As with all MLM pyramid schemes, once affiliate recruitment dries up so too will commissions.

This will see those at the bottom of Nelo Life’s pyramid scheme stop paying $59 a month. When this happens, those who recruited them also stop getting paid.

Unless new suckers are found (from third-world countries if Kufus is to be believed), eventually they too stop paying $59 a month.

Once enough Nelo Life affiliates stop paying $59 a month, an irreversible collapse is triggered.

You’ve seen this play out twice now with TranzactCard and FinMore. The only people who make money in pyramid schemes are those like Scott Kufus, Nick Sorensen, Eric Allen and Larry Lane, who benefit from the lion’s share of recruiting.

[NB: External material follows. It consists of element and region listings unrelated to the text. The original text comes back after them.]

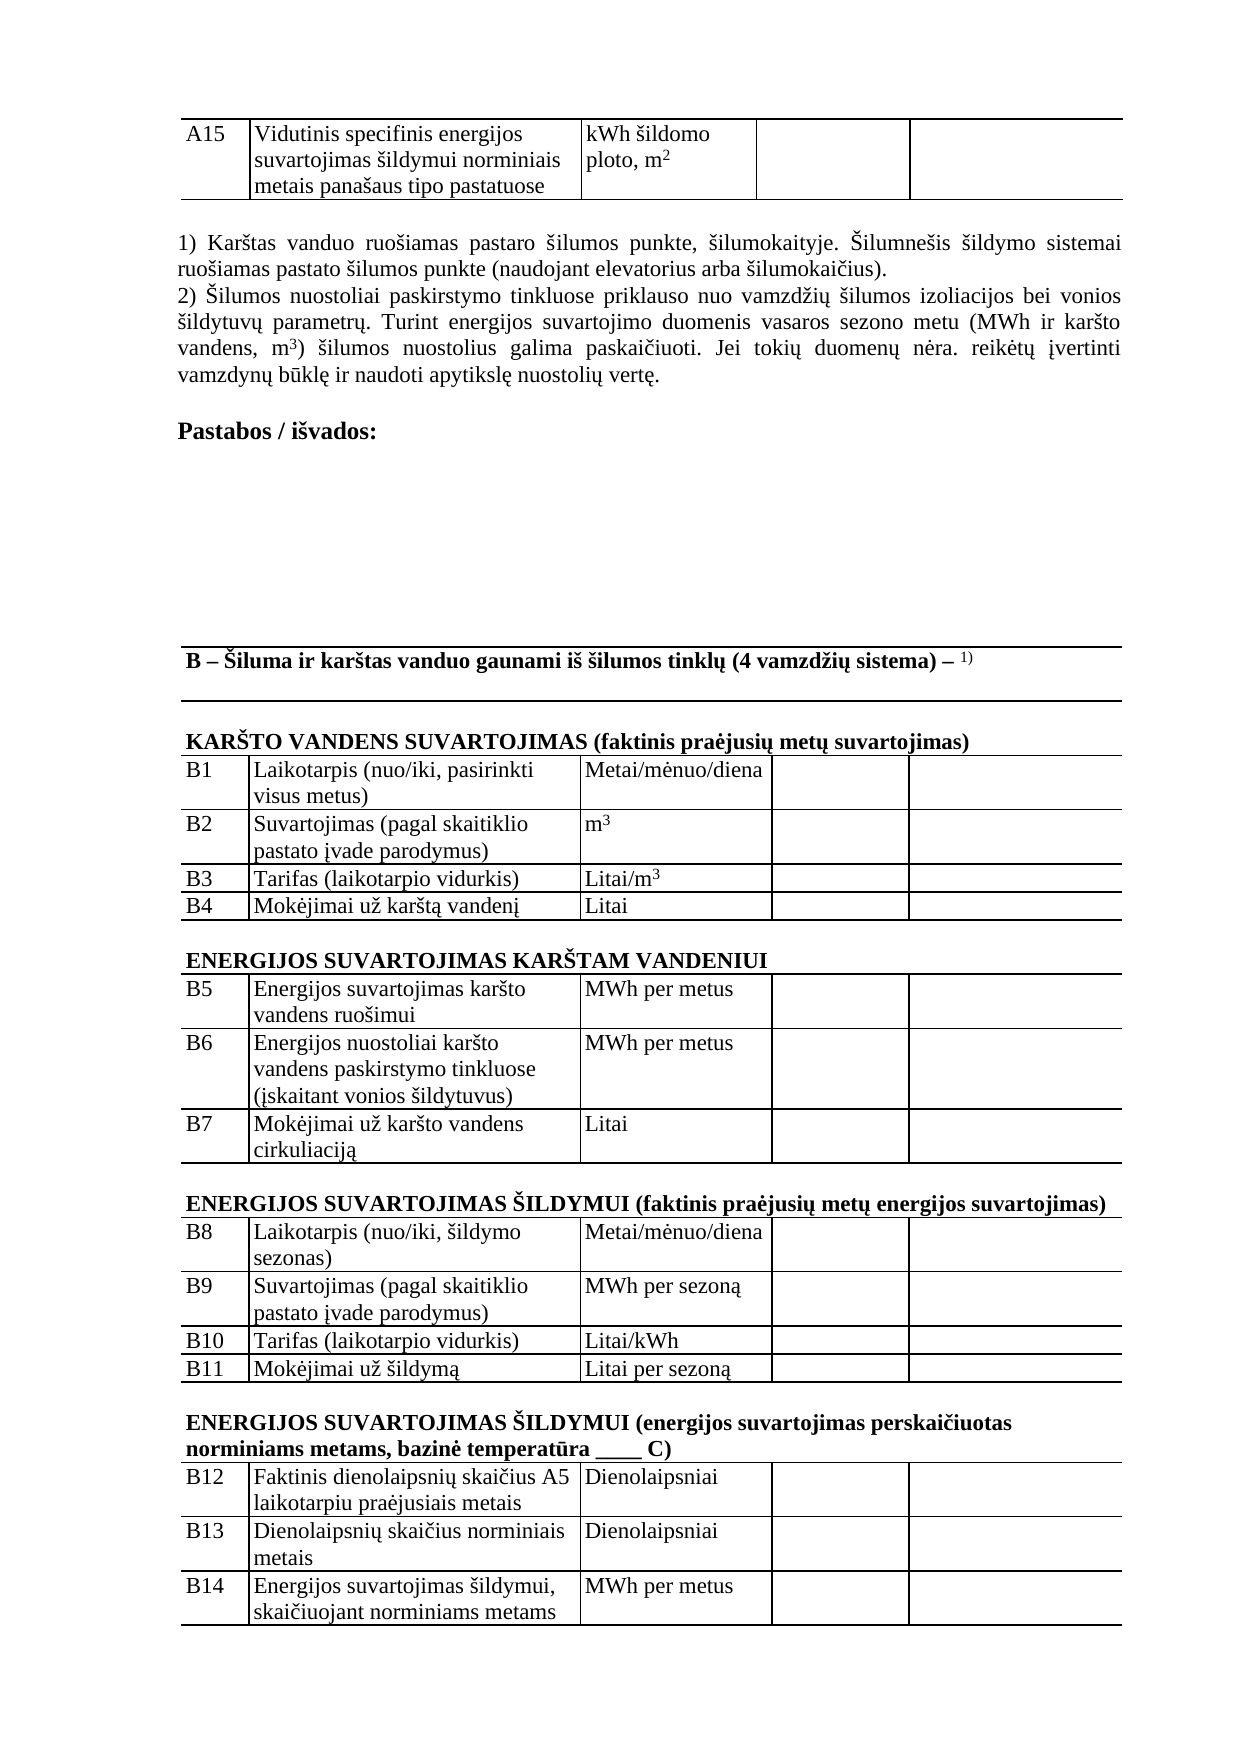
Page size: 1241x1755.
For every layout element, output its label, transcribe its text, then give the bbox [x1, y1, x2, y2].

table_cell [911, 120, 1123, 199]
table_cell [773, 756, 908, 809]
table_cell kWh šildomo ploto, m2 [582, 120, 756, 199]
table_cell Energijos suvartojimas šildymui, skaičiuojant norminiams metams [250, 1572, 580, 1624]
table_cell Mokėjimai už karšto vandens cirkuliaciją [250, 1110, 580, 1162]
table_cell [910, 893, 1122, 919]
table_cell Litai/m3 [581, 865, 771, 891]
table_cell Mokėjimai už karštą vandenį [250, 893, 580, 919]
table_cell [773, 1463, 908, 1516]
table_cell ENERGIJOS SUVARTOJIMAS ŠILDYMUI (faktinis praėjusių metų energijos suvartojimas) [181, 1164, 1122, 1217]
table_cell Suvartojimas (pagal skaitiklio pastato įvade parodymus) [250, 1272, 580, 1325]
table_cell MWh per metus [581, 1572, 771, 1624]
text 1) Karštas vanduo ruošiamas pastaro šilumos punkte, šilumokaityje. Šilumnešis šildymo sistemai ruošiamas pastato šilumos punkte (naudojant elevatorius arba šilumokaičius). [177, 229, 1122, 282]
table_cell m3 [581, 810, 771, 863]
table_cell MWh per metus [581, 975, 771, 1027]
table_cell Vidutinis specifinis energijos suvartojimas šildymui norminiais metais panašaus tipo pastatuose [251, 120, 581, 199]
table_cell B13 [181, 1517, 248, 1570]
table_cell A15 [181, 120, 249, 199]
table_cell [773, 1572, 908, 1624]
table_cell Dienolaipsniai [581, 1517, 771, 1570]
table_cell B5 [181, 975, 248, 1027]
table_cell [910, 865, 1122, 891]
table_cell [773, 810, 908, 863]
table_cell [910, 1517, 1122, 1570]
table_cell [773, 1327, 908, 1353]
table_cell Energijos nuostoliai karšto vandens paskirstymo tinkluose (įskaitant vonios šildytuvus) [250, 1029, 580, 1108]
table_cell [910, 756, 1122, 809]
table_cell Dienolaipsnių skaičius norminiais metais [250, 1517, 580, 1570]
table_cell Faktinis dienolaipsnių skaičius A5 laikotarpiu praėjusiais metais [250, 1463, 580, 1516]
table_cell B9 [181, 1272, 248, 1325]
table_cell [773, 1355, 908, 1381]
table_cell Tarifas (laikotarpio vidurkis) [250, 865, 580, 891]
table_cell [910, 1029, 1122, 1108]
table_cell B1 [181, 756, 248, 809]
table_cell [773, 1029, 908, 1108]
table_cell B3 [181, 865, 248, 891]
table_header B – Šiluma ir karštas vanduo gaunami iš šilumos tinklų (4 vamzdžių sistema) – 1) [181, 648, 1122, 700]
table_cell Litai [581, 893, 771, 919]
table_cell [773, 893, 908, 919]
table_cell [757, 120, 909, 199]
table_cell Mokėjimai už šildymą [250, 1355, 580, 1381]
table_cell B7 [181, 1110, 248, 1162]
table_cell [910, 1572, 1122, 1624]
table_cell B12 [181, 1463, 248, 1516]
table_cell [910, 1272, 1122, 1325]
table_cell [910, 810, 1122, 863]
table_cell Metai/mėnuo/diena [581, 1218, 771, 1271]
table_cell B10 [181, 1327, 248, 1353]
table_cell [910, 1218, 1122, 1271]
table_cell B2 [181, 810, 248, 863]
table_cell [773, 865, 908, 891]
table_cell B14 [181, 1572, 248, 1624]
table_cell Litai per sezoną [581, 1355, 771, 1381]
table_cell [773, 1272, 908, 1325]
table_cell Tarifas (laikotarpio vidurkis) [250, 1327, 580, 1353]
table_cell [910, 1110, 1122, 1162]
table_cell Litai/kWh [581, 1327, 771, 1353]
table_cell ENERGIJOS SUVARTOJIMAS ŠILDYMUI (energijos suvartojimas perskaičiuotas norminiams metams, bazinė temperatūra ____ C) [181, 1383, 1122, 1462]
table_cell ENERGIJOS SUVARTOJIMAS KARŠTAM VANDENIUI [181, 921, 1122, 973]
table_cell Metai/mėnuo/diena [581, 756, 771, 809]
table_cell B6 [181, 1029, 248, 1108]
table_cell KARŠTO VANDENS SUVARTOJIMAS (faktinis praėjusių metų suvartojimas) [181, 702, 1122, 754]
table_cell Dienolaipsniai [581, 1463, 771, 1516]
table_cell B11 [181, 1355, 248, 1381]
table_cell B4 [181, 893, 248, 919]
table_cell Energijos suvartojimas karšto vandens ruošimui [250, 975, 580, 1027]
table_cell Laikotarpis (nuo/iki, šildymo sezonas) [250, 1218, 580, 1271]
text 2) Šilumos nuostoliai paskirstymo tinkluose priklauso nuo vamzdžių šilumos izoliacijos bei vonios šildytuvų parametrų. Turint energijos suvartojimo duomenis vasaros sezono metu (MWh ir karšto vandens, m3) šilumos nuostolius galima paskaičiuoti. Jei tokių duomenų nėra. reikėtų įvertinti vamzdynų būklę ir naudoti apytikslę nuostolių vertę. [177, 282, 1122, 387]
table_cell MWh per sezoną [581, 1272, 771, 1325]
table_cell [773, 975, 908, 1027]
table_cell [773, 1218, 908, 1271]
table_cell Litai [581, 1110, 771, 1162]
table_cell [910, 1463, 1122, 1516]
table_cell B8 [181, 1218, 248, 1271]
table_cell [910, 1327, 1122, 1353]
table_cell Suvartojimas (pagal skaitiklio pastato įvade parodymus) [250, 810, 580, 863]
table_cell [773, 1517, 908, 1570]
table_cell [773, 1110, 908, 1162]
table_cell [910, 975, 1122, 1027]
table_cell Laikotarpis (nuo/iki, pasirinkti visus metus) [250, 756, 580, 809]
table_cell [910, 1355, 1122, 1381]
table_cell MWh per metus [581, 1029, 771, 1108]
text Pastabos / išvados: [177, 416, 1122, 445]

Math guarantees the majority of participants in pyramid schemes like Nelo Life lose money.

And if you feel bad about losing money yourself or recruiting others into TranzactCard/FinMore only for them to lose money – imagine pushing that situation onto unsuspecting Nelo Life recruits.

See Nelo Life for what it is and do better.


Update 23rd March 2024 – As discussed as a possibility above, Nelo Life has added a retail offering to its MLM opportunity.

Retail access to the discount travel booking platform and video library is $59 a month. Access to wholesale supplement pricing is $20 a month.

Costs associated with Nelo Life’s passive returns trading investment opportunity have not been disclosed.

Nelo Life affiliates can purchase both memberships but are charged $79 to participate in the MLM opportunity.